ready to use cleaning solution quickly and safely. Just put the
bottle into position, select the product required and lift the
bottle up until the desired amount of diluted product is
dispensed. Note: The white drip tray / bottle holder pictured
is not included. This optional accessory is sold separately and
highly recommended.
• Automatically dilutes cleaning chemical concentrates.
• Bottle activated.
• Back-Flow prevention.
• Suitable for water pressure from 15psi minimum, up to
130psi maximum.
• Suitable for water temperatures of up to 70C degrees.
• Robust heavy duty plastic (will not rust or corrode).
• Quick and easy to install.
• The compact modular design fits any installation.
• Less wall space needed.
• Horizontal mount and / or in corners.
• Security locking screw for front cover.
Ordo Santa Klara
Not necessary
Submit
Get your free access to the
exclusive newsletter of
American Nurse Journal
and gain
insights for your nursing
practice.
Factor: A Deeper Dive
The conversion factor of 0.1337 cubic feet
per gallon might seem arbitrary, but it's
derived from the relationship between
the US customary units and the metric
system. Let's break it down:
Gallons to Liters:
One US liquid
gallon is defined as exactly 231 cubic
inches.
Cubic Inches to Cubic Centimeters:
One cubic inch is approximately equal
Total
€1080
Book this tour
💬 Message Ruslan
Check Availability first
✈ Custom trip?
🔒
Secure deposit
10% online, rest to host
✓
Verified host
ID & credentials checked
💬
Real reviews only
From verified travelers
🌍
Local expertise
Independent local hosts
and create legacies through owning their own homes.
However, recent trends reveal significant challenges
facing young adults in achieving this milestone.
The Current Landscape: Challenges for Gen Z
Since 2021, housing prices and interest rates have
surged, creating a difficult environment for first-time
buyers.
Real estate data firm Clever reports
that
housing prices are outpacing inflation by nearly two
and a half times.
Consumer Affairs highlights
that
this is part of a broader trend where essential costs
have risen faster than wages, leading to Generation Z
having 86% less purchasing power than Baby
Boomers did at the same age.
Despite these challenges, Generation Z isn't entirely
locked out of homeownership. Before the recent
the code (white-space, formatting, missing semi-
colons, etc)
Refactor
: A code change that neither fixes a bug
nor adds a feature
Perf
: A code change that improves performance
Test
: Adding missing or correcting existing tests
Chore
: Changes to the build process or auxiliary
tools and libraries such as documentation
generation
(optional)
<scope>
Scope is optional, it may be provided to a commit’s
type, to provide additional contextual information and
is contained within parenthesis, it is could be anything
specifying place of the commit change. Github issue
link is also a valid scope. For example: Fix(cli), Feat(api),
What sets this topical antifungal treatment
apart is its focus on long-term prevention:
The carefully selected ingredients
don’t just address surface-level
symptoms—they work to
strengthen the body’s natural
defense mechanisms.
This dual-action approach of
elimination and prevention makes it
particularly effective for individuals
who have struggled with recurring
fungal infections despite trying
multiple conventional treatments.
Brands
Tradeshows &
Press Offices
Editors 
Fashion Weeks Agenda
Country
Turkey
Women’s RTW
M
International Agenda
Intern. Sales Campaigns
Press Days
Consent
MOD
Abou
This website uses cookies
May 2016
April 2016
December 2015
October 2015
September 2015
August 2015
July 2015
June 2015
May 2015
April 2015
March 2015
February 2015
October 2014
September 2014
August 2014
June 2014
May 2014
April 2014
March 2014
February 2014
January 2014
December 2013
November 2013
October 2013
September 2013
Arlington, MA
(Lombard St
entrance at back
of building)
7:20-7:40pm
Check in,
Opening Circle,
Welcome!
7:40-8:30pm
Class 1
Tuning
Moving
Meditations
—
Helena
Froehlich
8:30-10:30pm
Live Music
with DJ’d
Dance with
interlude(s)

● ● ● ● ●

### WHAT IS NEEDED:
The expected output is each line of the records above that includes the word "product".

### RESPONSE TO THIS EXERCISE:
bottle into position, select the product required and lift the
bottle up until the desired amount of diluted product is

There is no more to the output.